Document layout analysis data:
- - -

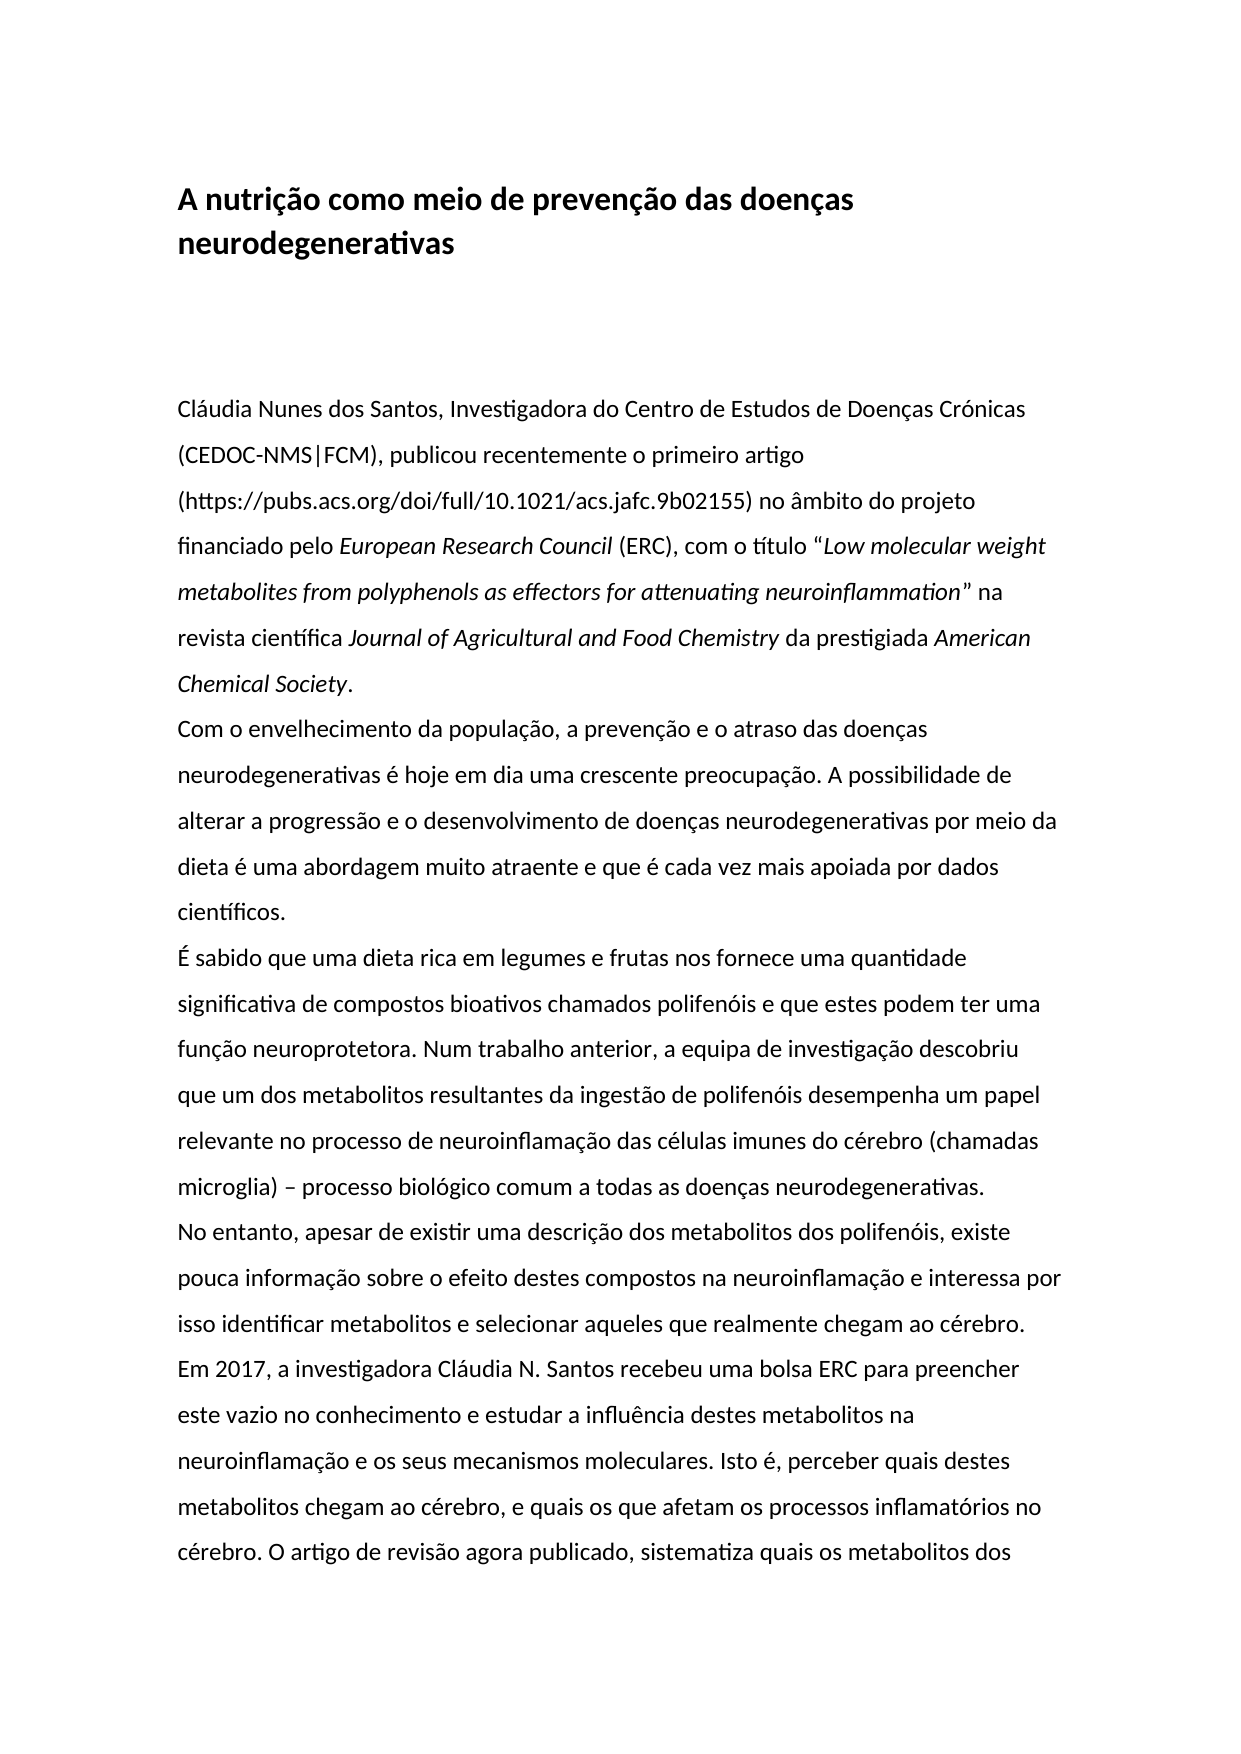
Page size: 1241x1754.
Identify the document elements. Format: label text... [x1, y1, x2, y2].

text A nutrição como meio de prevenção das doenças neurodegenerativas [177, 178, 1063, 263]
text Cláudia Nunes dos Santos, Investigadora do Centro de Estudos de Doenças Crónicas (CEDOC-NMS|FCM), publicou recentemente o primeiro artigo (https://pubs.acs.org/doi/full/10.1021/acs.jafc.9b02155) no âmbito do projeto financiado pelo European Research Council (ERC), com o título “Low molecular weight metabolites from polyphenols as effectors for attenuating neuroinflammation” na revista científica Journal of Agricultural and Food Chemistry da prestigiada American Chemical Society. [177, 393, 1063, 698]
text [177, 1354, 1063, 1567]
text É sabido que uma dieta rica em legumes e frutas nos fornece uma quantidade significativa de compostos bioativos chamados polifenóis e que estes podem ter uma função neuroprotetora. Num trabalho anterior, a equipa de investigação descobriu que um dos metabolitos resultantes da ingestão de polifenóis desempenha um papel relevante no processo de neuroinflamação das células imunes do cérebro (chamadas microglia) – processo biológico comum a todas as doenças neurodegenerativas. [177, 942, 1063, 1201]
text No entanto, apesar de existir uma descrição dos metabolitos dos polifenóis, existe pouca informação sobre o efeito destes compostos na neuroinflamação e interessa por isso identificar metabolitos e selecionar aqueles que realmente chegam ao cérebro. [177, 1216, 1063, 1338]
text Com o envelhecimento da população, a prevenção e o atraso das doenças neurodegenerativas é hoje em dia uma crescente preocupação. A possibilidade de alterar a progressão e o desenvolvimento de doenças neurodegenerativas por meio da dieta é uma abordagem muito atraente e que é cada vez mais apoiada por dados científicos. [177, 713, 1063, 927]
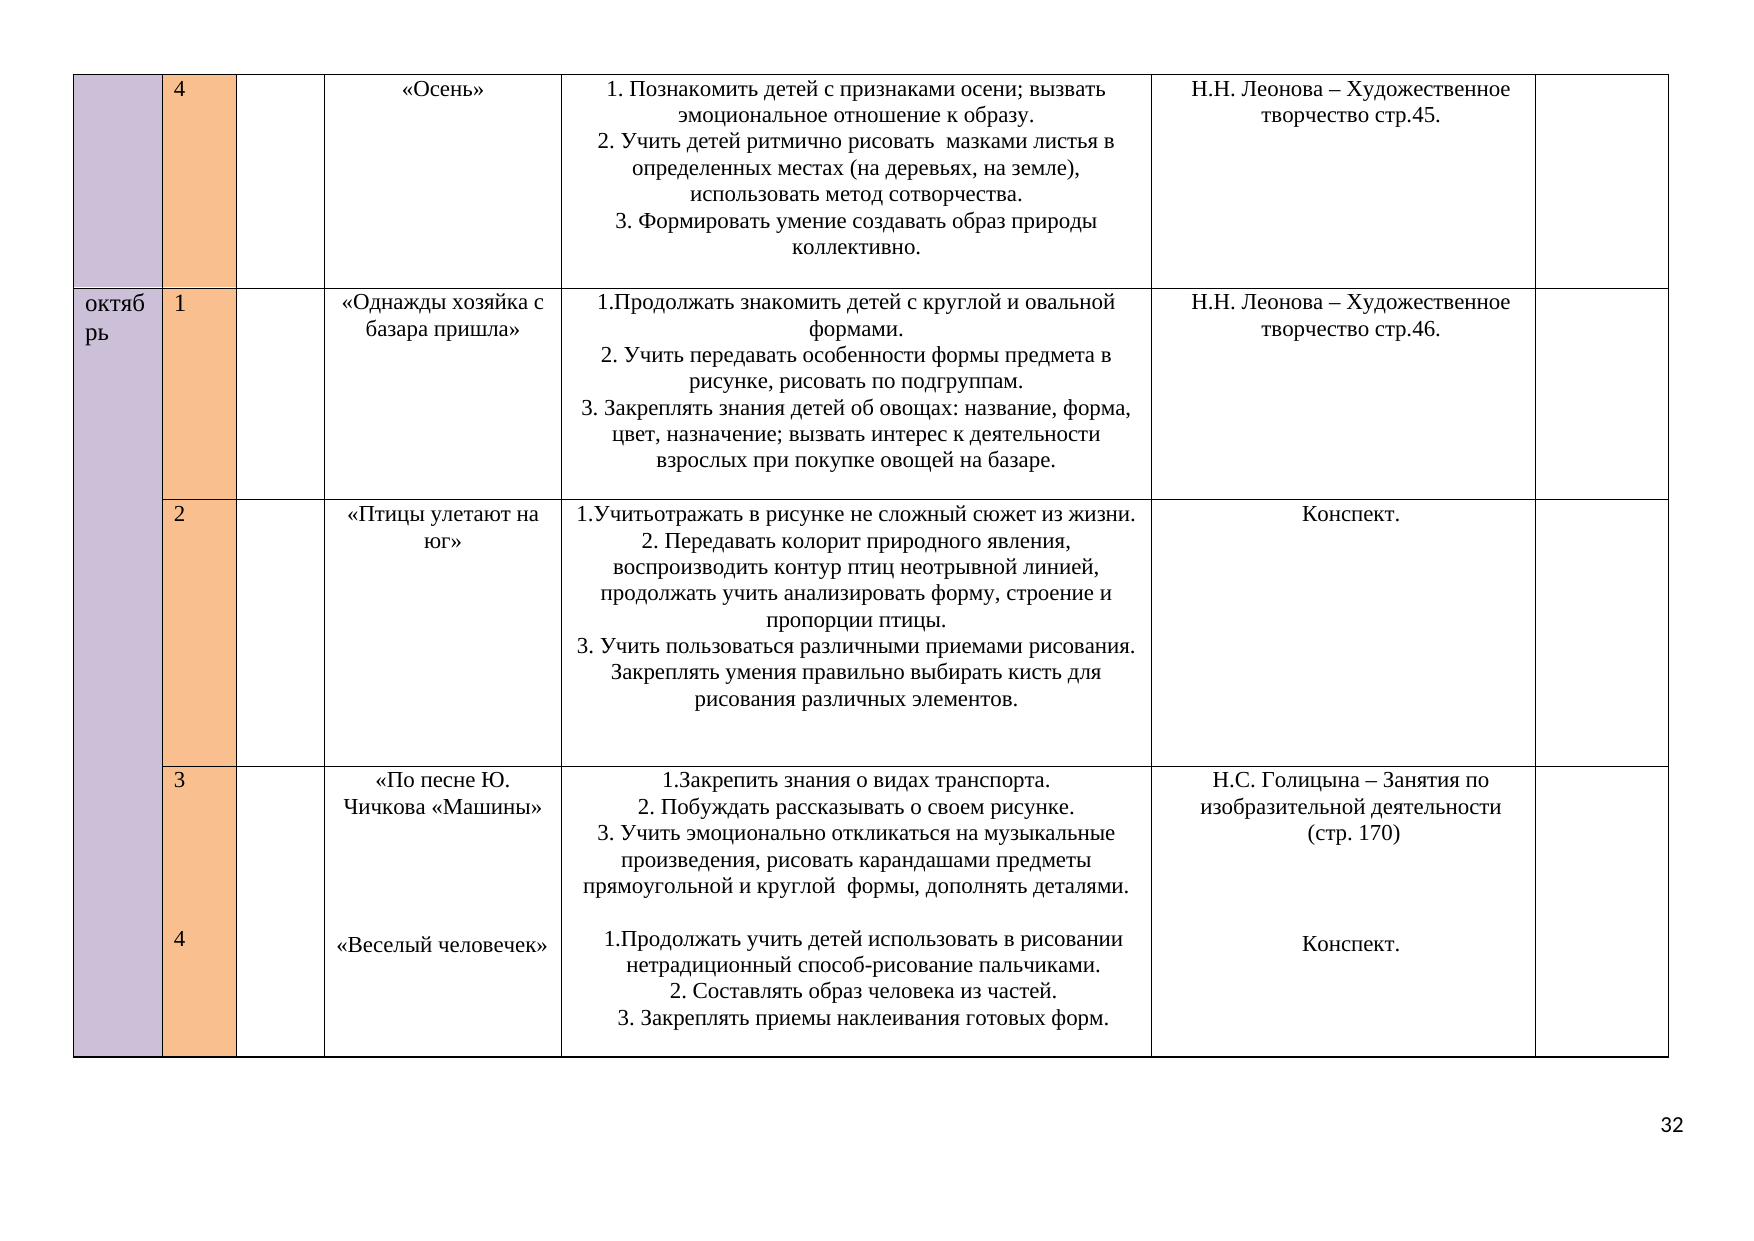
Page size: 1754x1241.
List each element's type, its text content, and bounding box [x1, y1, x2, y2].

- - -

Task requirements: Find each line of the data above that holds the word "Page", then copy it.

Problem solution:
Page size: 1241x1754.
Page size: 1754x1241.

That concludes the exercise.